Chiang Rai, Thailand (Reuters) – Twelve Thai boys and their football coach, rescued from a flooded cave in Thailand, are recovering well from their ordeal and will be released from hospital next week, Health Minister Piyasakol Sakolsatayadorn said Saturday.
The last of the 12-headed "Wild Boars" football team and their coach were taken from Tham Luang Cave near the Myanmar border on Tuesday evening to end a dangerous rescue and bring international relief and joy.
The boys and their coach have been in the hospital ever since.
In a video that was played at a press conference on Saturday, they appeared well, sat in bed and thanked their rescuers.
"I'm well now," said one of the boys, a 14-year-old nickname.
"Thank you for saving me."
The boys, ages 11-16, and their 25-year-old trainer had planned to explore the cave complex for about an hour after football training on June 23. But a rainstorm in the rainy season flooded the tunnels and held them tight.
Two British divers found them on 2 July and squatted on a hill in a flooded chamber several kilometers inside the complex.

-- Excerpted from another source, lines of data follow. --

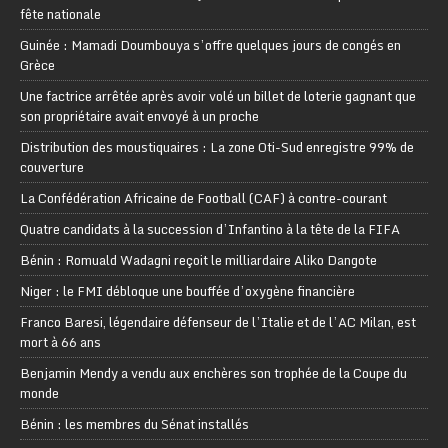
fête nationale
Guinée : Mamadi Doumbouya s’offre quelques jours de congés en
Grèce
Une factrice arrêtée après avoir volé un billet de loterie gagnant que
son propriétaire avait envoyé à un proche
Distribution des moustiquaires : La zone Oti-Sud enregistre 99% de
couverture
La Confédération Africaine de Football (CAF) à contre-courant
Quatre candidats à la succession d’Infantino à la tête de la FIFA
Bénin : Romuald Wadagni reçoit le milliardaire Aliko Dangote
Niger : le FMI débloque une bouffée d’oxygène financière
Franco Baresi, légendaire défenseur de l’Italie et de l’AC Milan, est
mort à 66 ans
Benjamin Mendy a vendu aux enchères son trophée de la Coupe du
monde
Bénin : les membres du Sénat installés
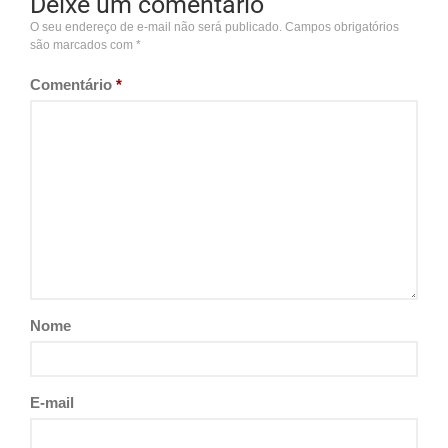
Deixe um comentário
O seu endereço de e-mail não será publicado.
Campos obrigatórios
são marcados com
*
Comentário
*
Nome
E-mail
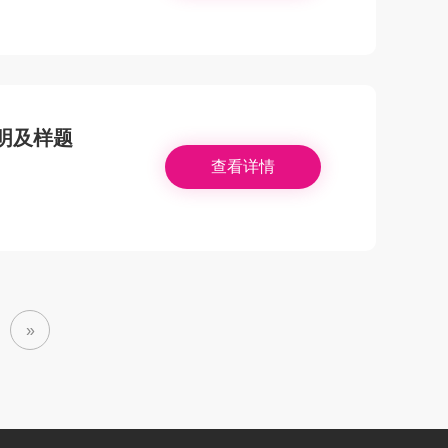
说明及样题
查看详情
»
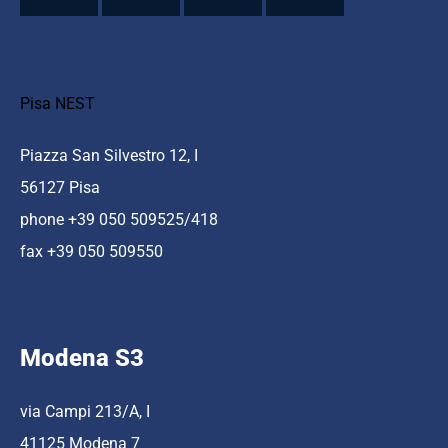
Pisa NEST
Piazza San Silvestro 12, I
56127 Pisa
phone +39 050 509525/418
fax +39 050 509550
Modena S3
via Campi 213/A, I
41125 Modena 7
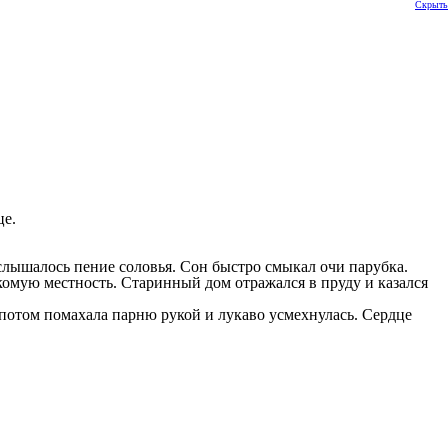
Скрыть
це.
слышалось пение соловья. Сон быстро смыкал очи парубка.
комую местность. Старинный дом отражался в пруду и казался
 потом помахала парню рукой и лукаво усмехнулась. Сердце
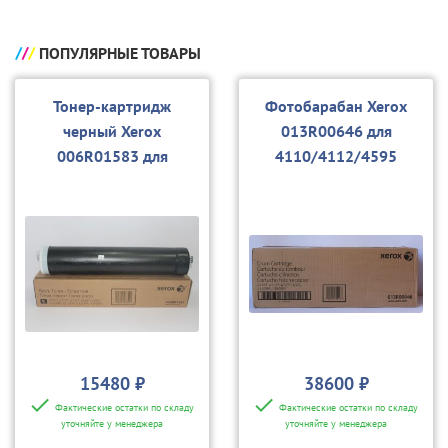
ПОПУЛЯРНЫЕ ТОВАРЫ
Тонер-картридж
Фотобарабан Xerox
черный Xerox
013R00646 для
006R01583 для
4110/4112/4595
4110/4112/4595
15480 ₽
38600 ₽
Фактические остатки по складу
Фактические остатки по складу
уточняйте у менеджера
уточняйте у менеджера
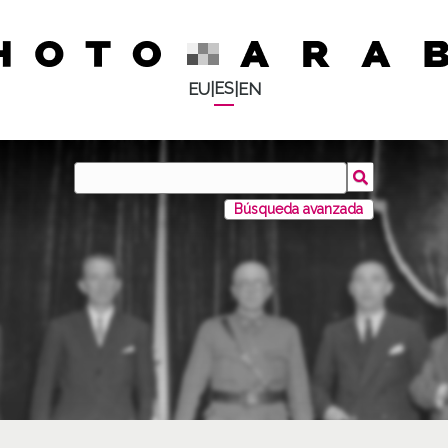
ES
EU
|
|
EN
Búsqueda avanzada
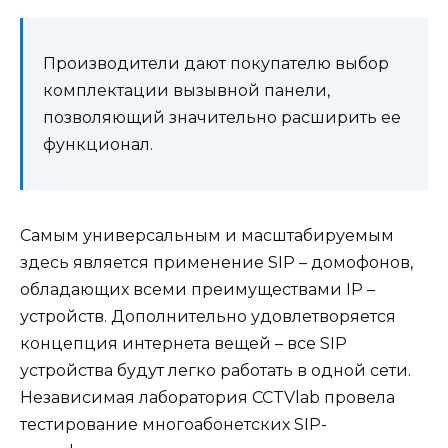
Производители дают покупателю выбор
комплектации вызывной панели,
позволяющий значительно расширить ее
функционал.
Самым универсальным и масштабируемым
здесь является применение SIP – домофонов,
обладающих всеми преимуществами IP –
устройств. Дополнительно удовлетворяется
концепция интернета вещей – все SIP
устройства будут легко работать в одной сети.
Независимая лаборатория CCTVlab провела
тестирование многоабонетских SIP-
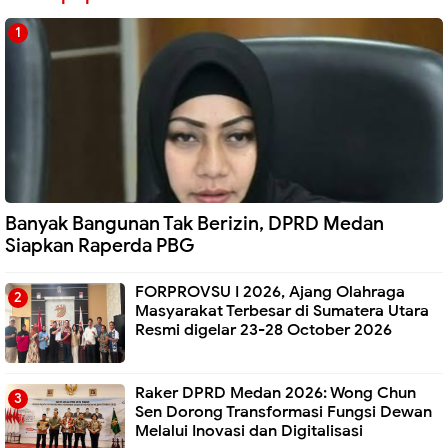
Banyak Bangunan Tak Berizin, DPRD Medan
Siapkan Raperda PBG
FORPROVSU I 2026, Ajang Olahraga
Masyarakat Terbesar di Sumatera Utara
Resmi digelar 23-28 October 2026
Raker DPRD Medan 2026: Wong Chun
Sen Dorong Transformasi Fungsi Dewan
Melalui Inovasi dan Digitalisasi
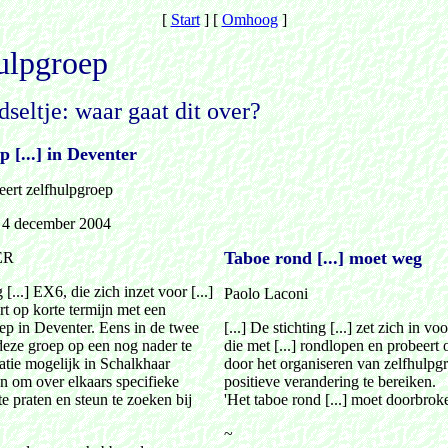
[
Start
]
[
Omhoog
]
ulpgroep
dseltje: waar gaat dit over?
 [...] in Deventer
seert zelfhulpgroep
, 4 december 2004
Taboe rond [...] moet weg
ER
 [...] EX6, die zich inzet voor [...]
Paolo Laconi
rt op korte termijn met een
ep in Deventer. Eens in de twee
[...] De stichting [...] zet zich in v
eze groep op een nog nader te
die met [...] rondlopen en probeert
atie mogelijk in Schalkhaar
door het organiseren van zelfhulpg
 om over elkaars specifieke
positieve verandering te bereiken.
e praten en steun te zoeken bij
'Het taboe rond [...] moet doorbrok
.
~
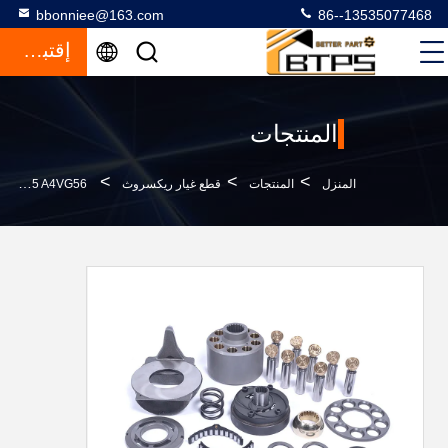
bbonniee@163.com
86--13535077468
إقتباس
المنتجات
>
>
>
المنزل
المنتجات
قطع غيار ريكسروث
A4VG180 A4VG125 A4VG56 قطع الغيار الهيدروليكية صفيحة السواش بلوك أسطوانة البستون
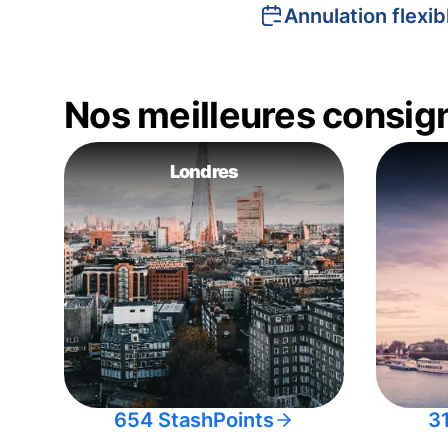
Annulation flexib
Nos meilleures consig
Londres
654 StashPoints
3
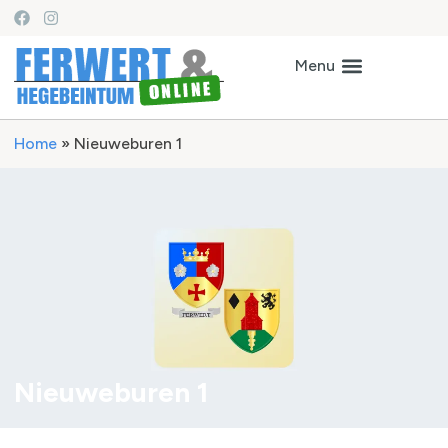
Home
»
Nieuweburen 1
Nieuweburen 1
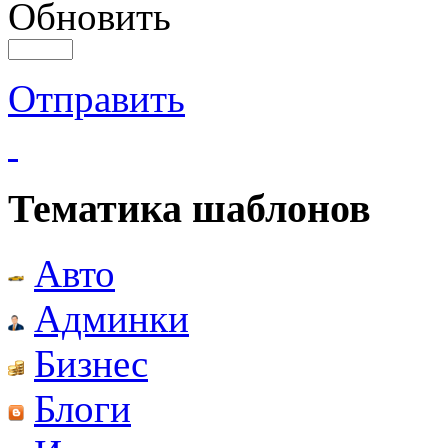
Обновить
Отправить
Тематика шаблонов
Авто
Админки
Бизнес
Блоги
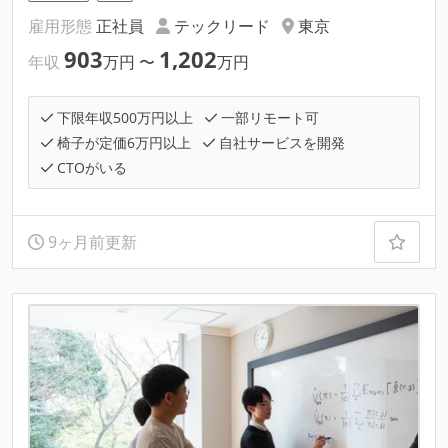
雇用形態
正社員
テックリード
東京
903
1,202
年収
万円
〜
万円
下限年収500万円以上
一部リモート可
椅子が定価6万円以上
自社サービスを開発
CTOがいる
9ヶ月前更新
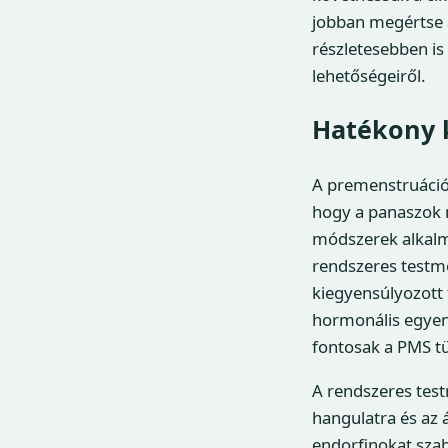
jobban megértse a
részletesebben is
lehetőségeiről.
Hatékony 
A premenstruációs
hogy a panaszok m
módszerek alkalma
rendszeres testmo
kiegyensúlyozott
hormonális egyen
fontosak a PMS t
A rendszeres test
hangulatra és az á
endorfinokat szaba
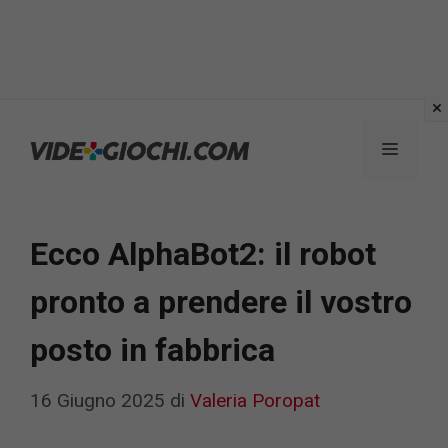
Vai
al
Menu
contenuto
Ecco AlphaBot2: il robot
pronto a prendere il vostro
posto in fabbrica
16 Giugno 2025
di
Valeria Poropat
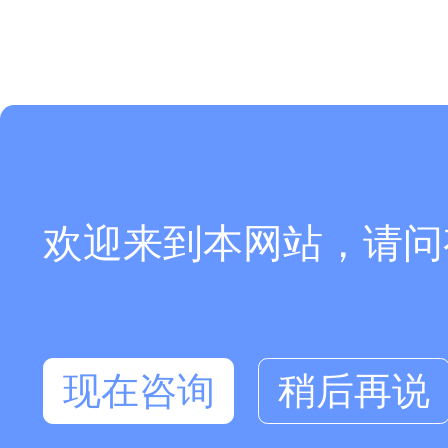
欢迎来到本网站，请问
现在咨询
稍后再说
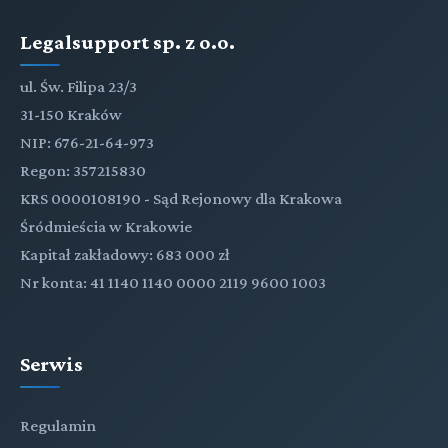
Legalsupport sp. z o.o.
ul. Św. Filipa 23/3
31-150 Kraków
NIP: 676-21-64-973
Regon: 357215830
KRS 0000108190 - Sąd Rejonowy dla Krakowa
Śródmieścia w Krakowie
Kapitał zakładowy: 683 000 zł
Nr konta: 41 1140 1140 0000 2119 9600 1003
Serwis
Regulamin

Then the problem of how to get them out through the tunnels became some of them full of fast flowing floods.
All 13 were brought to safety during a three-day rescue operation organized by Thai seafarers and an international team of cave diving experts.
Piyasakol told reporters the health of all 13 had improved. Some had pneumonia when they were taken out of the cave, but recovered, he said.
All are released Thursday from the hospital in the northern city of Chiang Rai, he said.
Some of the group had lost up to 5 kg, but in the hospital, Piyasakol said, they regained some of their weight and appetite.
"I want crispy pork rice and barbecue pork rice," said 15-year-old Pipat Photi in the video.
"I want pork shank rice," said 13-year-old Duangpetch Promtep.
"Thanks for all the moral support."
Others said they were looking for sushi.
But while the group is healthy, they still face challenges.
One concern was how to handle the glory, given the great attention paid to the case both in Thailand and beyond.
The story is already ripe for a retelling of Hollywood, with two production companies that want to put together films about the boys and their rescue.
"We need to prepare both the children and their families for the attention they will receive when they come out," Piyasakol said.
He warned the boy's relatives not to interview the media because they feared that they could have a negative impact on their mental health.
"Everyone worked well together to bring the kids out, so we worked well together and we should now work well together so that the kids can physically and mentally recover when they grow up," Piyasakol said.